The aggregate_as_at method of a GroupBy instance returns an Aggregate ""as at"" Feature object. The object aggregates data from the column specified by the value_column parameter using the aggregation method provided by the method parameter. By default, the aggrgegation is done on rows active at the point-in-time indicated in the feature request. The primary entity of the Feature is determined by the grouping key of the GroupBy instance,

These aggregation operations are exclusively available for Slowly Changing Dimension (SCD) views, and the grouping key used in the GroupBy instance should not be the natural key of the SCD view.

For instance, a possible example of an aggregate ‘as at’ feature from a Credit Cards table could be the count of credit cards held by a customer at the point-in-time indicated in the feature request.

If an offset is defined, the aggregation uses the active rows of the SCD view's data at the point-in-time indicated in the feature request, minus the specified offset.

If the GroupBy instance involves computation across a categorical column, the returned Feature object is a Cross Aggregate "as at" Feature. In this scenario, the feature value after materialization is a dictionary with keys representing the categories of the categorical column and their corresponding values indicating the aggregated values for each category.

You may choose to fill the feature value with a default value if the column to be aggregated is empty.

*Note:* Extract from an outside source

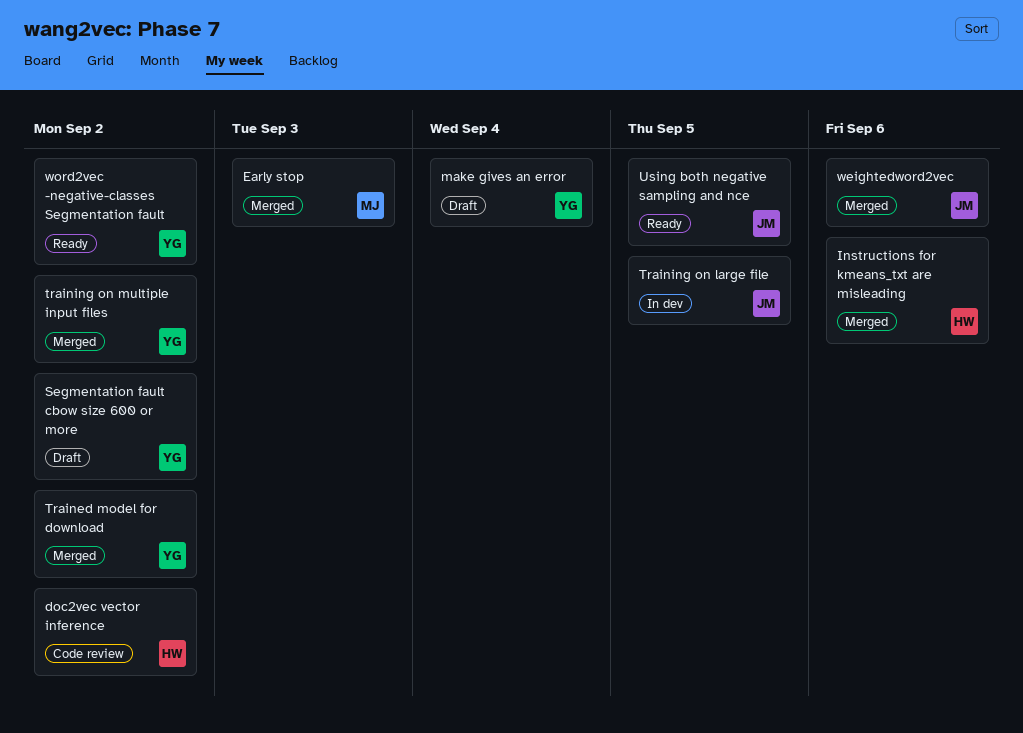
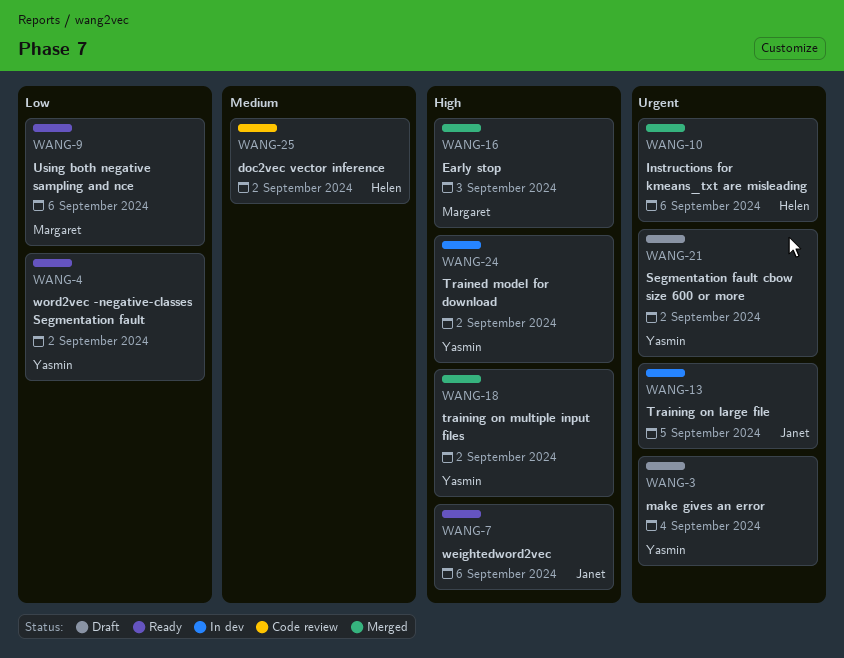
Trained model for download, status: Merged -> In dev
Using both negative sampling and nce, owner: Janet -> Margaret
Using both negative sampling and nce, due: Sep 5 -> Sep 6
weightedword2vec, status: Merged -> Ready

It is possible to perform additional transformations on the Feature object, and the Feature object is added to the catalog solely when explicitly saved.

Parameters

  • value_column: Union[str, NoneType]
    Column to be aggregated

  • method: Union[Literal["sum", "avg", "min", "max", "count", "na_count", "std", "latest"], NoneType]
    Aggregation method

  • feature_name: Union[str, NoneType]
    Output feature name

  • offset: Union[str, NoneType]
    Optional offset to apply to the point in time column in the feature request. The aggregation result will be as at the point in time adjusted by this offset. Format of offset is "{size}{unit}", where size is a positive integer and unit is one of the following:

    "ns": nanosecond
    "us": microsecond
    "ms": millisecond
    "s": second
    "m": minute
    "h": hour
    "d": day
    "w": week

  • backward: bool
    default: True
    Whether the offset should be applied backward or forward

  • fill_value: Union[StrictInt, StrictFloat, StrictStr, bool, NoneType]
    Value to fill if the value in the column is empty

  • skip_fill_na: bool
    default: False
    Whether to skip filling NaN values

Returns

  • Feature

Examples

Count number of active cards per customer at a point-in-time.

>>> # Filter active cards
>>> cond = credit_card_accounts['status'] == "active"
>>> # Group by customer
>>> active_credit_card_by_cust = credit_card_accounts[cond].groupby(
...   "CustomerID"
... )
>>> feature = active_credit_card_by_cust.aggregate_asat(
...   method=fb.AggFunc.COUNT,
...   feature_name="Number of Active Credit Cards",
... )

Count number of active cards per customer 12 weeks prior to a point-in-time

>>> feature_12w_before = active_credit_card_by_cust.aggregate_asat(
...   method=fb.AggFunc.COUNT,
...   feature_name="Number of Active Credit Cards 12 w before",
...   offset="12w"
... )